You are responsible for:

  • calling Marble::maintenance at appropriate intervals to defragment storage files.
  • choosing appropriate configuration tunables for your desired space and write amplification.
  • ensuring the Config.partition_function is set to a function that appropriately shards your objects based on their ObjectId and/or size. Ideally, objects that have expected death times will be colocated in a shard so that work spent copying live objects is minimized.
  • allocating and managing free ObjectId's.

If you want to create an industrial database on top of Marble, you will probably also want to add:

  • logging and a write cache for accumulating updates that occasionally get flushed to Marble via write_batch. Remember, each call to write_batch creates at least one new file and fsyncs multiple times, so you should batch calls appropriately. Once the log or write cache has reached an appropriate size, you can have a background thread write a corresponding batch of objects to its storage, and once write_batch returns, the corresponding log segments and write cache can be deleted, as the objects will be available via Marble::read.
  • an appropriate read cache. Marble::read always reads directly from disk.
  • for maximum SSD friendliness, your own log should be configurable to be written to a separate storage device, to avoid comingling writes that have vastly different expected death times.
  • dictionary-based compression for efficiently compressing objects that may be smaller than 64k.

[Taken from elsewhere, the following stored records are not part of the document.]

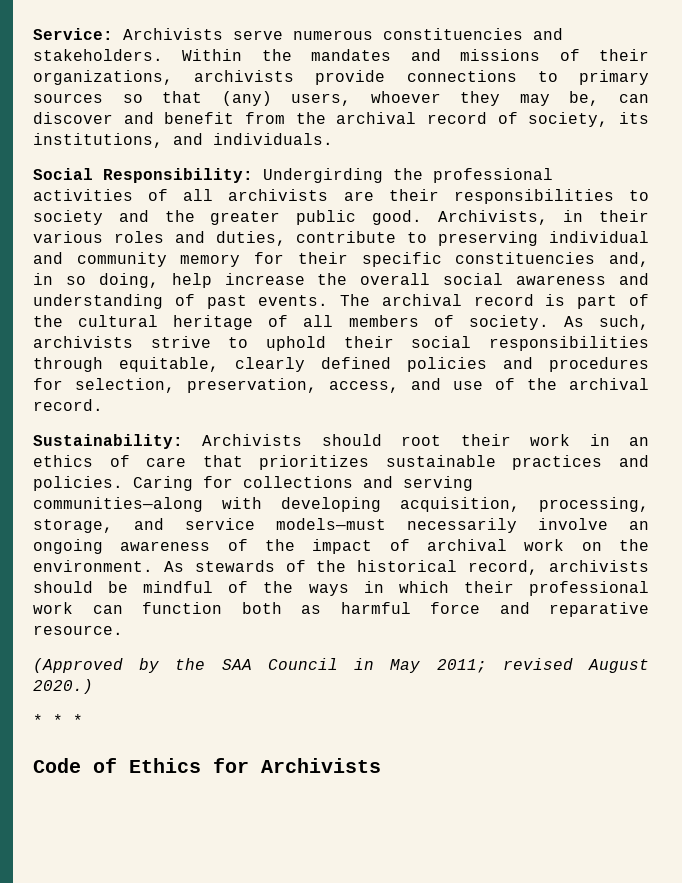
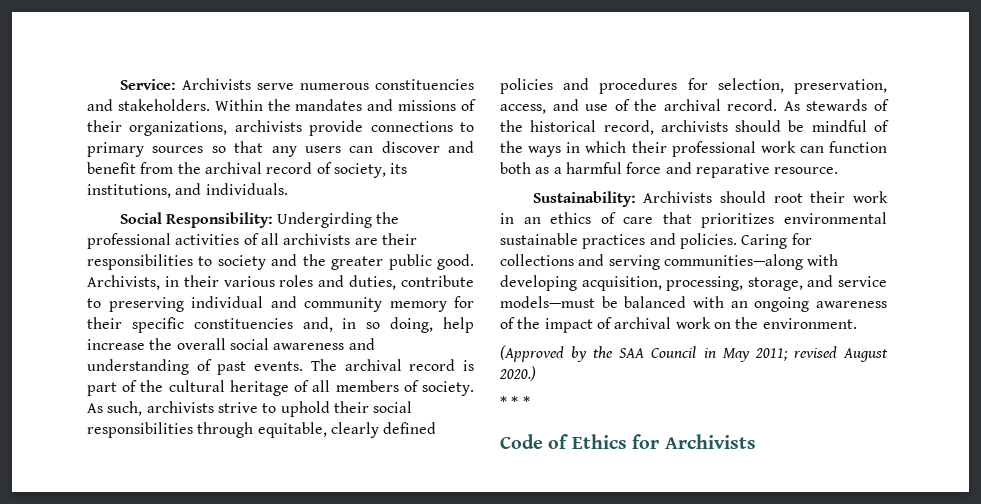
[221,91,600,106] (any) users, whoever they may be, -> [271,146,341,157] any users
[33,434,650,449] [33,455,649,470] [33,476,473,491] [33,497,649,512] [33,518,649,533] [33,539,649,554] [33,560,153,572] // Sustainability: Archivists should root their work in an ethics of care that prioritizes sustainable practices and policies. Caring for collections and serving communities—along with developing acquisition, processing, storage, and service models—must necessarily involve an ongoing awareness of the impact of archival work on the environment. -> (778, 105) none
(321, 609) none -> [553,167,562,174] a
(123, 630) none -> [532,191,888,207] [500,212,887,228] [500,233,812,249] [500,254,839,270] [500,275,887,291] [500,296,887,312] [500,317,857,333] // Sustainability: Archivists should root their work in an ethics of care that prioritizes environmental sustainable practices and policies. Caring for collections and serving communities—along with developing acquisition, processing, storage, and service models—must be balanced with an ongoing awareness of the impact of archival work on the environment.

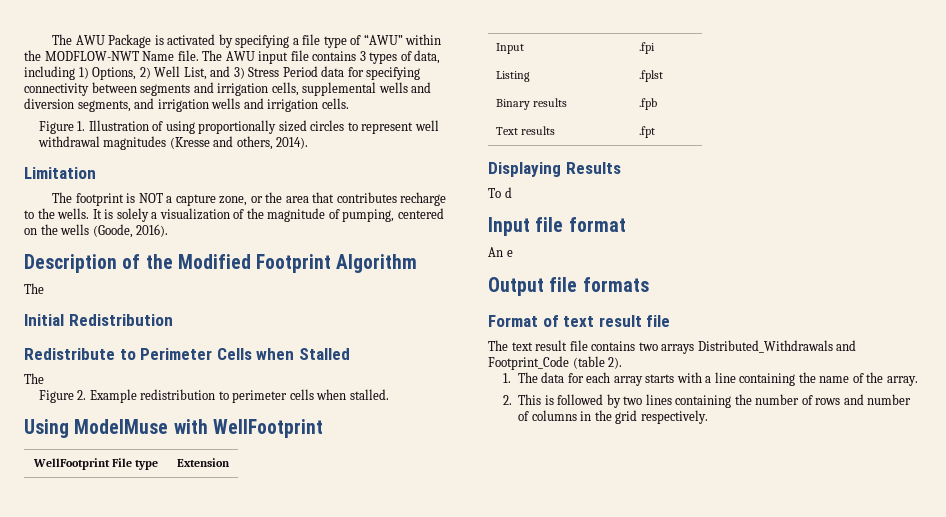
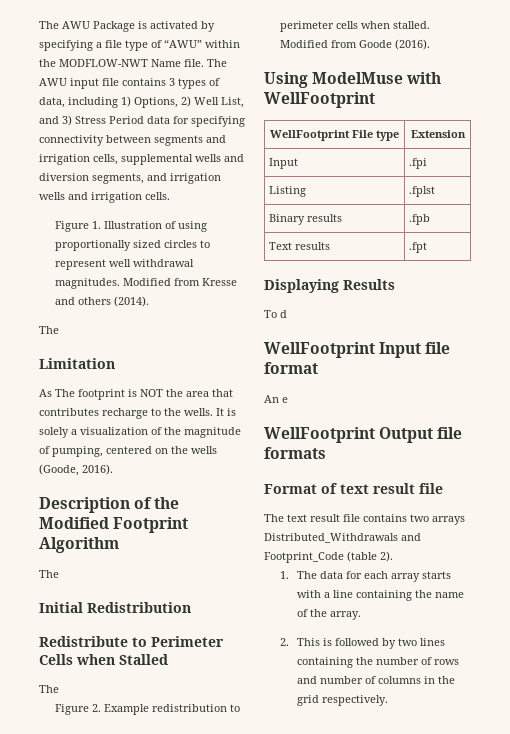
[103,136,309,150] magnitudes (Kresse and others, 2014). -> [55,278,238,289] [55,296,150,307] [39,326,59,334] magnitudes. Modified from Kresse and others (2014). // The
(96, 173) none -> [39,389,52,397] As
[166,194,263,206] a capture zone, or -> (163, 393) none
(389, 394) none -> [280,39,431,50] Modified from Goode (2016).
(512, 192) none -> [264,342,375,358] WellFootprint
(513, 253) none -> [264,427,375,443] WellFootprint

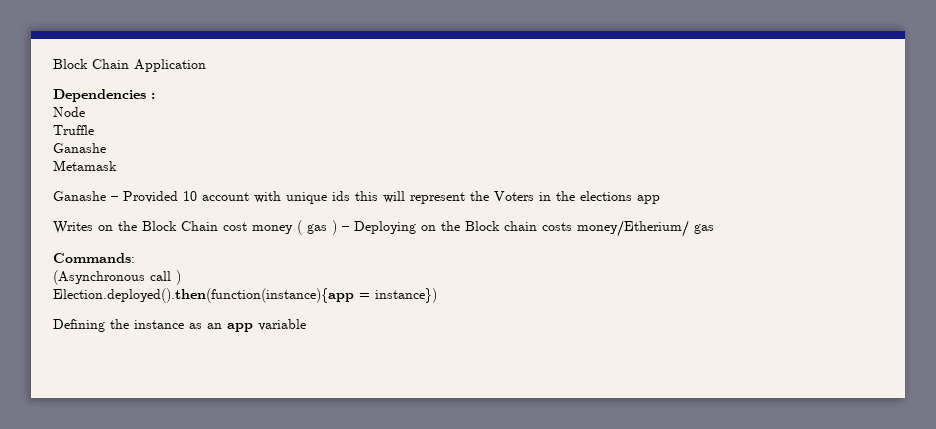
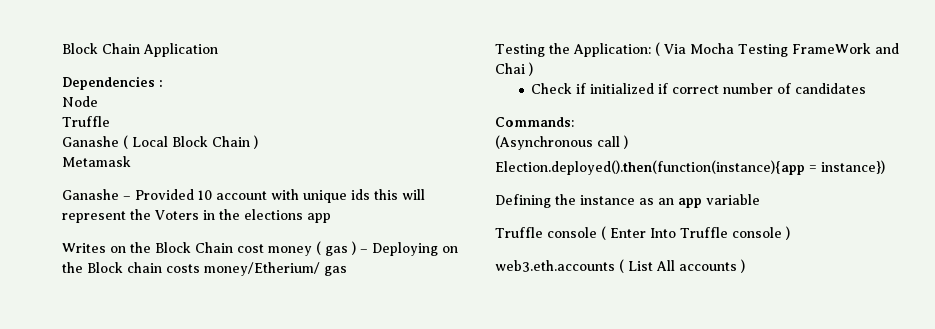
(106, 148) none -> [123,135,258,149] ( Local Block Chain )
(714, 229) none -> [495,42,899,57] [495,62,533,76] [531,83,867,94] // Testing the Application: ( Via Mocha Testing FrameWork and Chai ) // Check if initialized if correct number of candidates
(306, 325) none -> [495,226,790,240] [495,259,745,273] // Truffle console ( Enter Into Truffle console ) // web3.eth.accounts ( List All accounts )

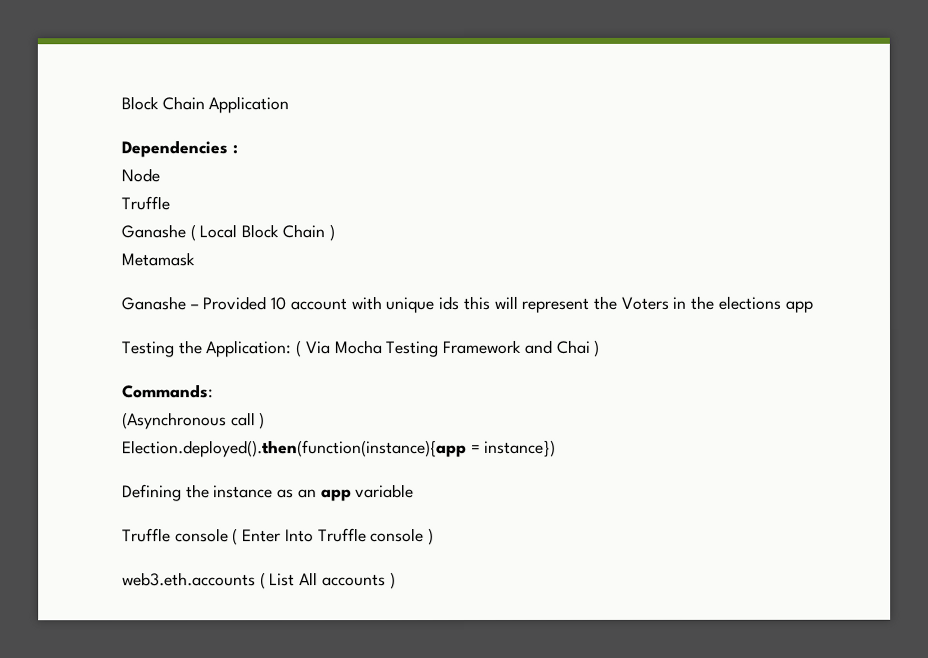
[62,241,458,256] [62,262,347,276] // Writes on the Block Chain cost money ( gas ) – Deploying on the Block chain costs money/Etherium/ gas -> (813, 306) none
[791,43,871,54] FrameWork -> [443,339,523,355] Framework
[531,83,867,94] // Check if initialized if correct number of candidates -> (601, 348) none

Ideas for getting great garbage collection performance:

  • give certain kinds of objects a certain ObjectId range. for example, tree index nodes can be above 1<<63, and tree leaf nodes can be below that point. The Config.partition_function can return the shard 0 for leaf nodes, and 1 for index nodes, and they will always be written to separate files.
  • WiscKey-style sharding of large items from other items, based on the size of the object. Assign a shard ID based on which power of 2 the object size is.
  • Basically any sharding strategy that tends to group items together that exhibit some amount of locality in terms of expected mutations or overall lifespan.

In short, you get to focus on a bunch of the fun parts of building your own database, without so much effort spent on boring file garbage collection.